EXERCISE AIM:
Should a line below contain the word "Resolved", report it.

DATA RECORDS:
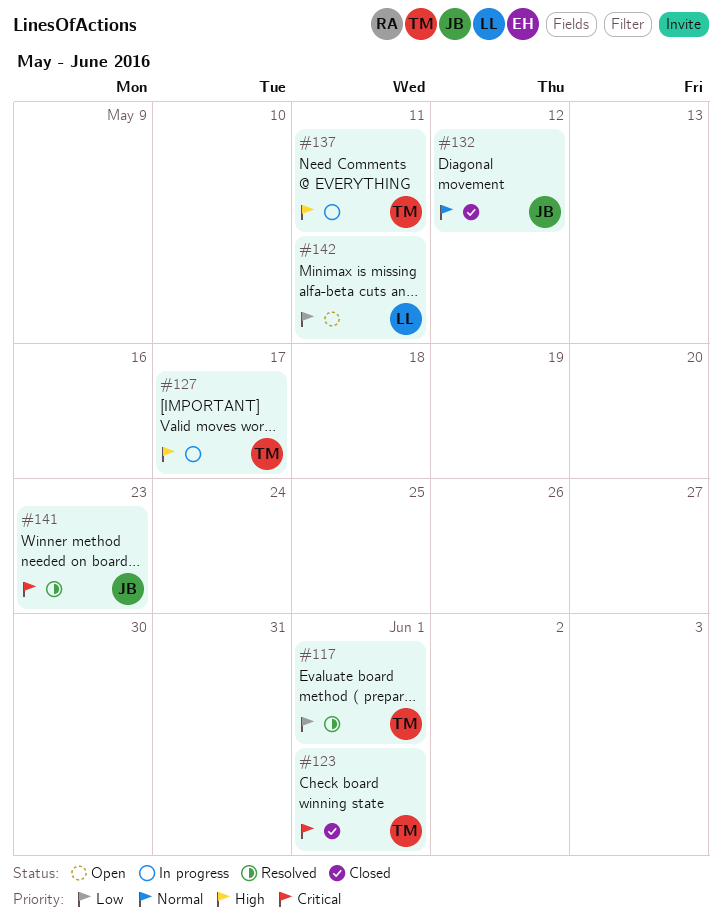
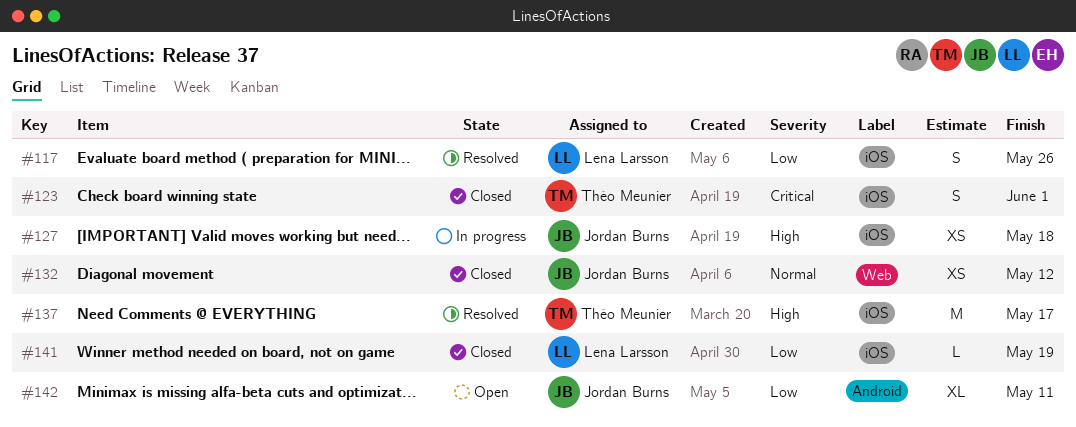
#117, owner: Théo Meunier -> Lena Larsson
#117, due: Jun 1 -> May 26
#127, owner: Théo Meunier -> Jordan Burns
#127, due: May 17 -> May 18
#137, status: In progress -> Resolved
#137, due: May 11 -> May 17
#141, status: Resolved -> Closed
#141, owner: Jordan Burns -> Lena Larsson
#141, priority: Critical -> Low
#141, due: May 23 -> May 19
#142, owner: Lena Larsson -> Jordan Burns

RESULT OF THIS EXERCISE:
#137, status: In progress -> Resolved
#141, status: Resolved -> Closed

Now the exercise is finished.